> [EXERCISE] Retype the lines below exactly, but only those from the line that has "vfov_deg: 89.9" through the line that has "vfov_deg: 10.2". Omit every picture.
(EXERCISE INPUT begins)
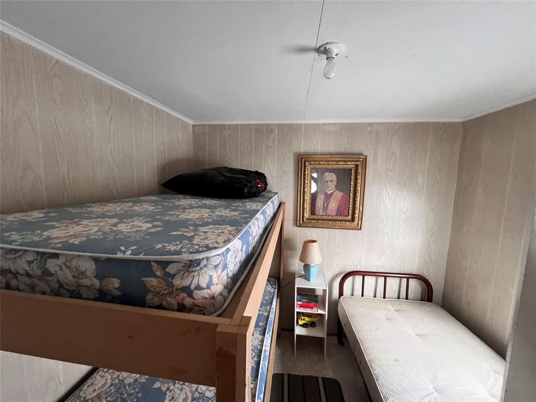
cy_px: 201
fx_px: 201
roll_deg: -1.9
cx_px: 268
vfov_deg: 89.9
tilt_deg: -7.2
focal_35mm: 13
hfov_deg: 106.2
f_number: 1.8
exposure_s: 1/60
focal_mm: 1.57
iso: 500
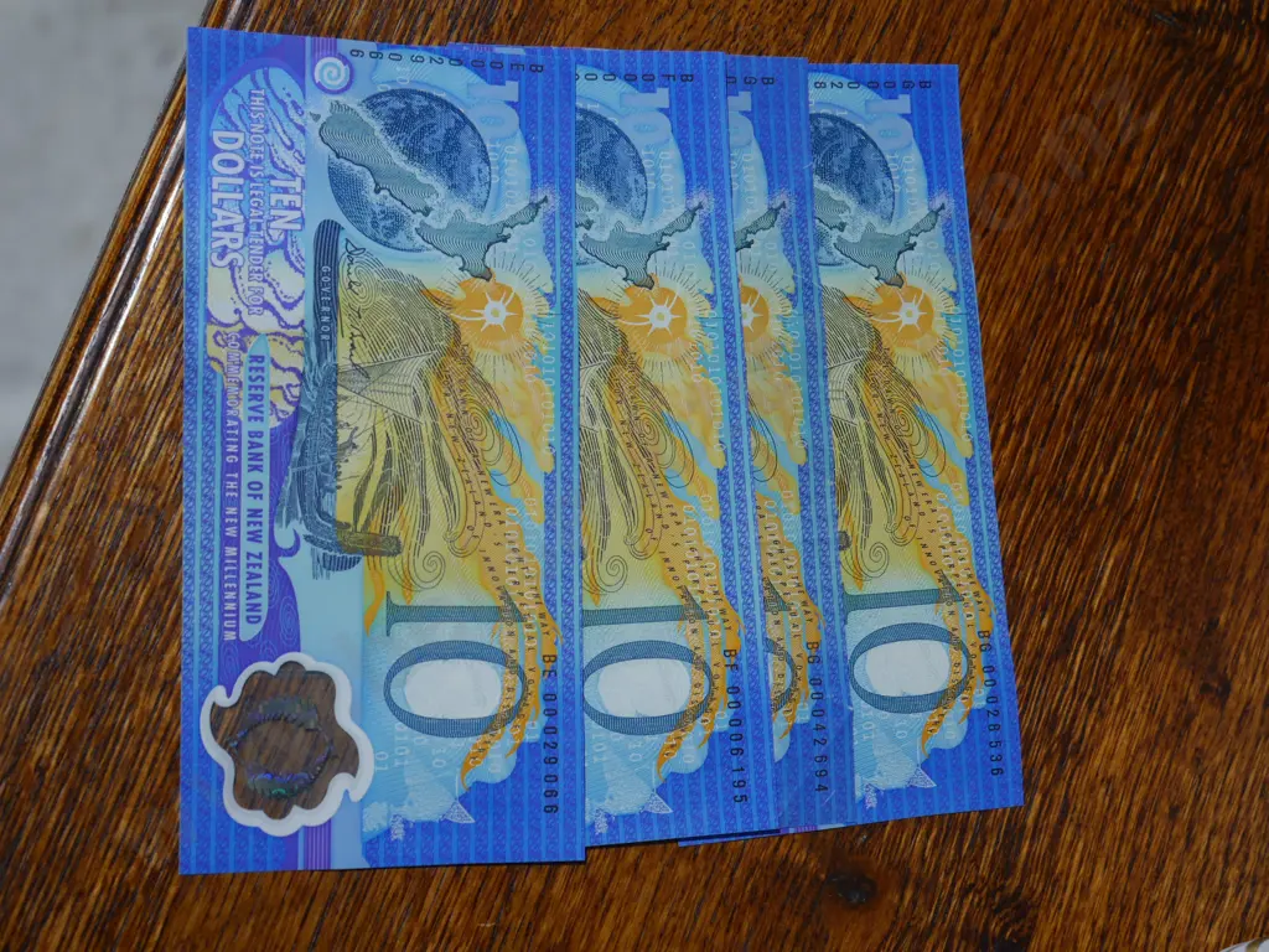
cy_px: 476
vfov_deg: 26.1
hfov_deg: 34.3
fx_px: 2053
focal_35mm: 56
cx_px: 634
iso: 400
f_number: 5.3
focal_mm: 28
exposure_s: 1/60
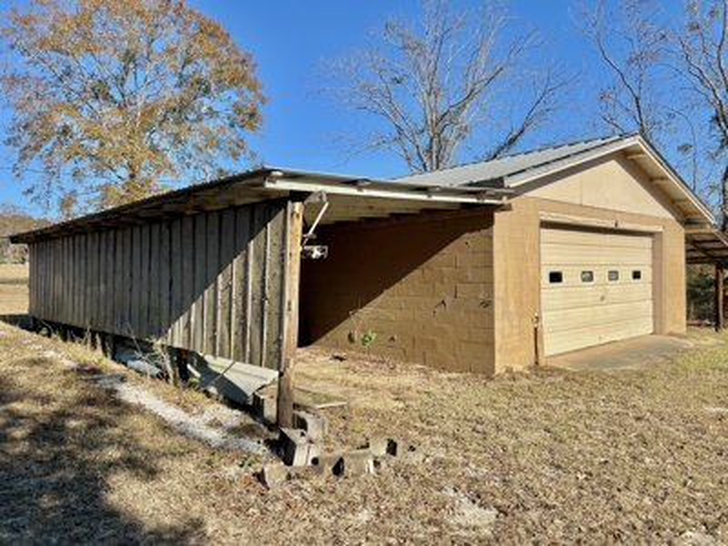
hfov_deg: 67.3
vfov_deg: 53.1
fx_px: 547
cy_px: 273
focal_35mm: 26
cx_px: 364
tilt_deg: +0.6
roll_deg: +1.1
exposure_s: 1/3831
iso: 50
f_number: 1.5
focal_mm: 5.7
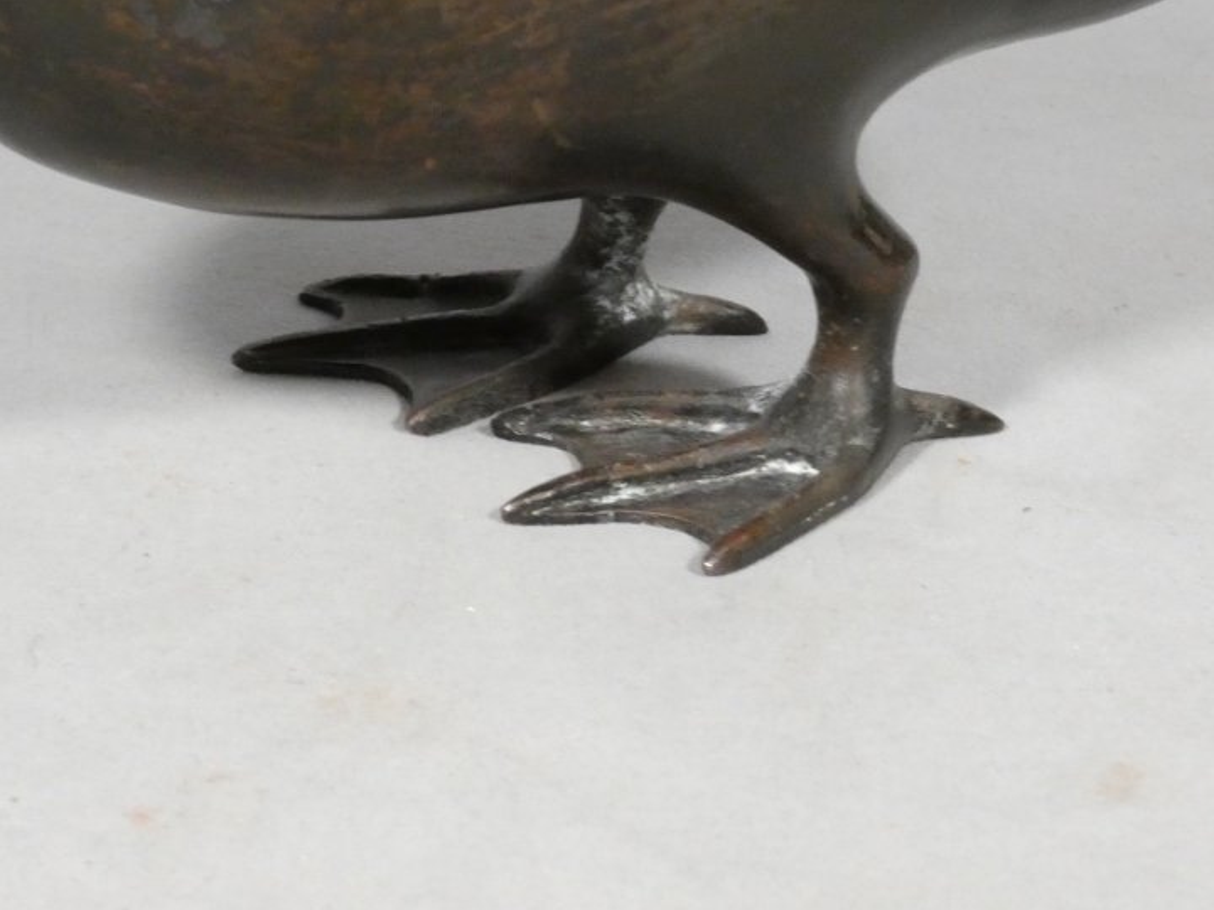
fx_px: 5085
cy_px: 293
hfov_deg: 13.6
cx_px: 580
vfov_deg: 10.2
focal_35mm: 145
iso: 1250
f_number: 4.9
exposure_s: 1/125
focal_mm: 18.3
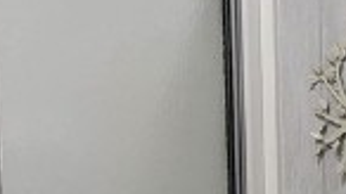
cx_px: 21
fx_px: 908
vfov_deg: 12.2
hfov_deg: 21.0
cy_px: 156
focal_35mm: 99
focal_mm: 2.2
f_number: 2.2
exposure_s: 1/60
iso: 200
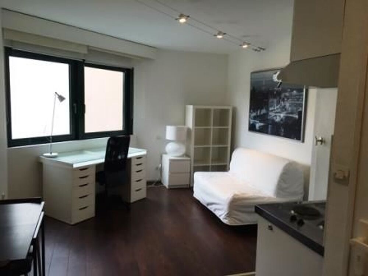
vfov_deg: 48.2
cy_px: 138
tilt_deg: -5.9
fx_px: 308
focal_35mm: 29
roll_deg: -1.1
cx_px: 184
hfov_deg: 61.7
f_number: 2.2
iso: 40
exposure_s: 1/33
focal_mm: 4.15
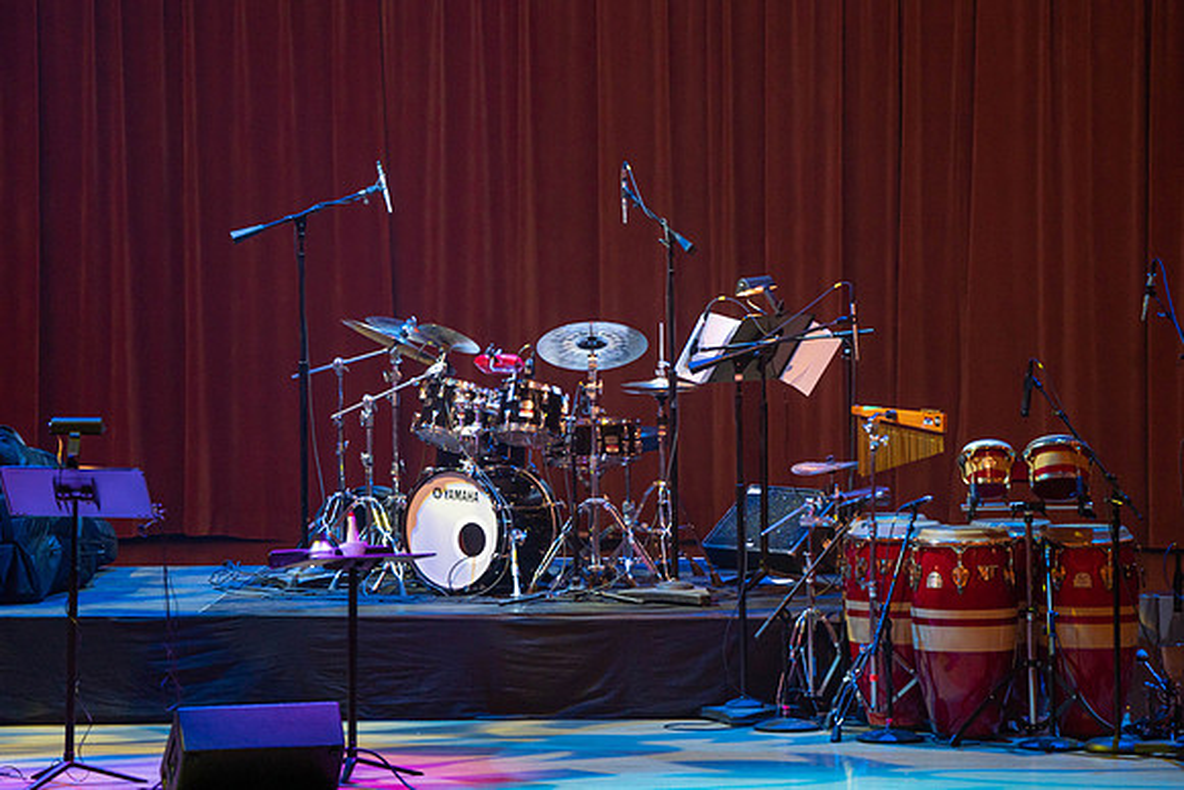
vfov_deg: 5.1
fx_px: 8915
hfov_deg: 7.6
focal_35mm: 271
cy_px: 395
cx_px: 592
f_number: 5.6
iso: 2000
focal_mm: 271
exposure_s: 1/125
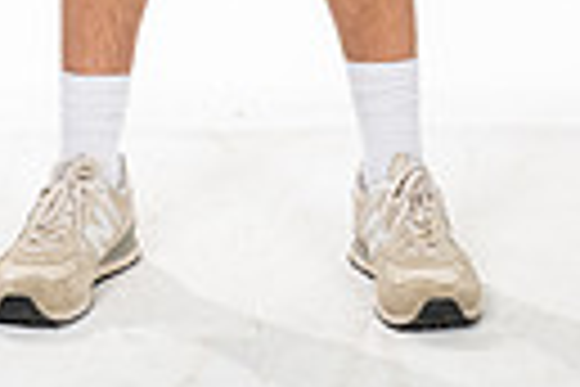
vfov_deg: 6.4
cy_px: -562
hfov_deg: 10.1
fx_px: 3270
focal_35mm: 203
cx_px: 229
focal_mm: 58
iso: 800
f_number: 7.1
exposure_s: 1/320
(EXERCISE INPUT ends)
> [YOUR SOLUTION]
vfov_deg: 89.9
tilt_deg: -7.2
focal_35mm: 13
hfov_deg: 106.2
f_number: 1.8
exposure_s: 1/60
focal_mm: 1.57
iso: 500
cy_px: 476
vfov_deg: 26.1
hfov_deg: 34.3
fx_px: 2053
focal_35mm: 56
cx_px: 634
iso: 400
f_number: 5.3
focal_mm: 28
exposure_s: 1/60
hfov_deg: 67.3
vfov_deg: 53.1
fx_px: 547
cy_px: 273
focal_35mm: 26
cx_px: 364
tilt_deg: +0.6
roll_deg: +1.1
exposure_s: 1/3831
iso: 50
f_number: 1.5
focal_mm: 5.7
fx_px: 5085
cy_px: 293
hfov_deg: 13.6
cx_px: 580
vfov_deg: 10.2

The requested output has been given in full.